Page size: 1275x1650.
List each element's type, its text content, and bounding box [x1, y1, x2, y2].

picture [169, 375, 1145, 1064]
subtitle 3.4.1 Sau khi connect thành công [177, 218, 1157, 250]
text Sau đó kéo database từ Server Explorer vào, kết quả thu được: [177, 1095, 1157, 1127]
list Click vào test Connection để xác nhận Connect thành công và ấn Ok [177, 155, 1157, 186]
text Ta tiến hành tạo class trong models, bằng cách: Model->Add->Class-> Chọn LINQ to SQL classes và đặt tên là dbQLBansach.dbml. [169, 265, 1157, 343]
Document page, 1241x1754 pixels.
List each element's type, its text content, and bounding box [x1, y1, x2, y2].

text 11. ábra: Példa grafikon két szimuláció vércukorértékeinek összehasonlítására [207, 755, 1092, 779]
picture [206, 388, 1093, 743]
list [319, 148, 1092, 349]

...

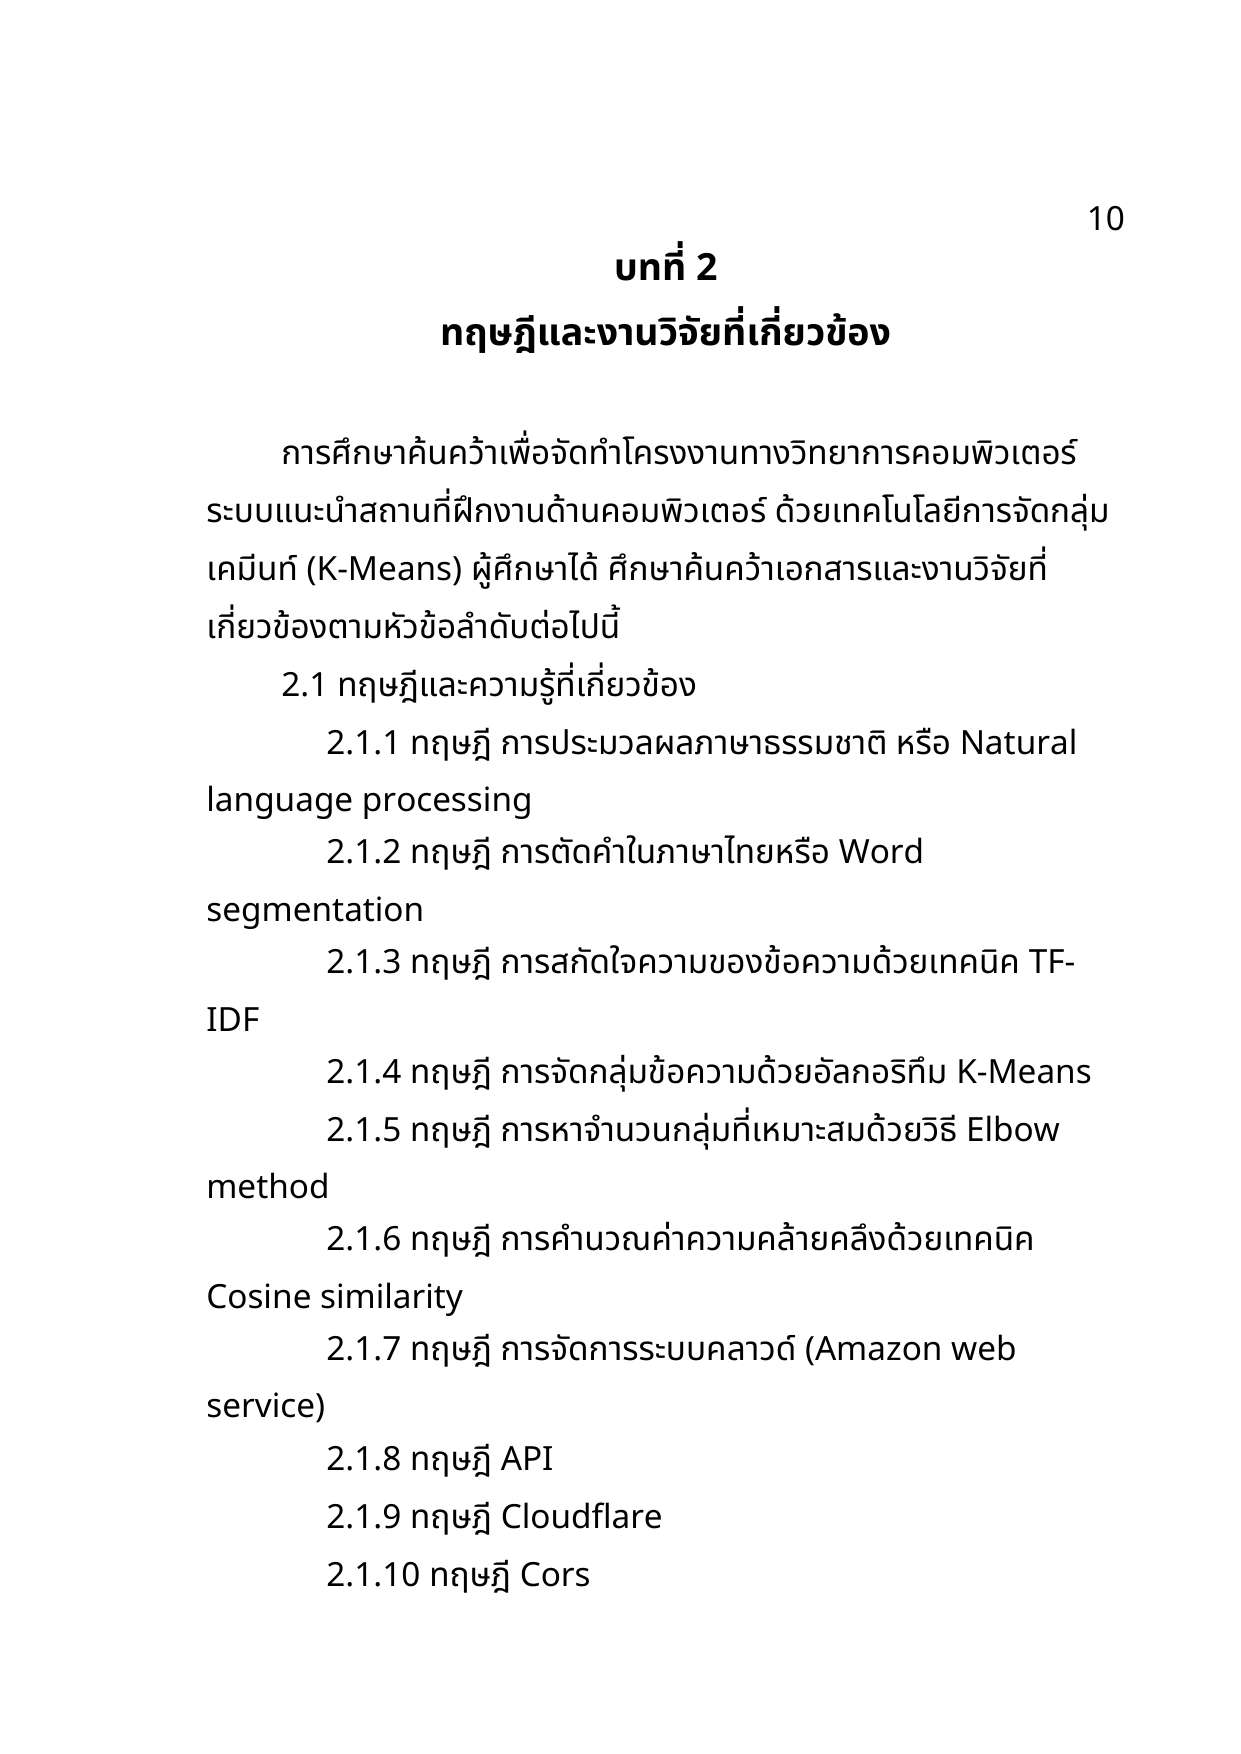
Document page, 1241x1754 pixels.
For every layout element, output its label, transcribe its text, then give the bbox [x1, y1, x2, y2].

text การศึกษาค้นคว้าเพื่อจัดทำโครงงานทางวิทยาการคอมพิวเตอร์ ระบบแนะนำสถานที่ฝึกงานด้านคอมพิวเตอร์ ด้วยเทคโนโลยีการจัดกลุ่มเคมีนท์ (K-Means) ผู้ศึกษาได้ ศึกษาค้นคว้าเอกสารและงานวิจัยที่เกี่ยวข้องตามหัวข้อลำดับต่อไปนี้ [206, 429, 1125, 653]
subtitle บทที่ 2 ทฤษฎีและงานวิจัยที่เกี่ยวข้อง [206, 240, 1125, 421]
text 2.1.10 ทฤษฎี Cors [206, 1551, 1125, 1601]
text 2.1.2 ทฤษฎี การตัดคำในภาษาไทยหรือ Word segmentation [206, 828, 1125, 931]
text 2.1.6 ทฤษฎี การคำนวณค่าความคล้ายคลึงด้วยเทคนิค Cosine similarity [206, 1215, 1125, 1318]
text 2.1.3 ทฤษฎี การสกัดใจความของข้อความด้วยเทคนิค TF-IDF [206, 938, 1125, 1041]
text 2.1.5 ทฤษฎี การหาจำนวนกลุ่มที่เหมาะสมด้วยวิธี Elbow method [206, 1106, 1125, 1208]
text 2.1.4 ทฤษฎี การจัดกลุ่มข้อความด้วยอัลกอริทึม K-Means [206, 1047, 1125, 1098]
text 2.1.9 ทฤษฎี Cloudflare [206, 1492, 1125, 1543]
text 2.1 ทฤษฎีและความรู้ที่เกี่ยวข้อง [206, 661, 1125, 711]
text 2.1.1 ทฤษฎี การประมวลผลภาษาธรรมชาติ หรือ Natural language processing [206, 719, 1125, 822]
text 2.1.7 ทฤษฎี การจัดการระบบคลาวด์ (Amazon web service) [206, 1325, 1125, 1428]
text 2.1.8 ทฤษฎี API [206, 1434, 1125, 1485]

> _Directions for this task_
Would you please copy exactly the part of the entries above that begins at the line containing "Page size: 1275x1650." and ends at the line containing "list [319, 148, 1092, 349]", both lines included?

> _Your solution_
Page size: 1275x1650.
List each element's type, its text content, and bounding box [x1, y1, x2, y2].

picture [169, 375, 1145, 1064]
subtitle 3.4.1 Sau khi connect thành công [177, 218, 1157, 250]
text Sau đó kéo database từ Server Explorer vào, kết quả thu được: [177, 1095, 1157, 1127]
list Click vào test Connection để xác nhận Connect thành công và ấn Ok [177, 155, 1157, 186]
text Ta tiến hành tạo class trong models, bằng cách: Model->Add->Class-> Chọn LINQ to SQL classes và đặt tên là dbQLBansach.dbml. [169, 265, 1157, 343]
Document page, 1241x1754 pixels.
List each element's type, its text content, and bounding box [x1, y1, x2, y2].

text 11. ábra: Példa grafikon két szimuláció vércukorértékeinek összehasonlítására [207, 755, 1092, 779]
picture [206, 388, 1093, 743]
list [319, 148, 1092, 349]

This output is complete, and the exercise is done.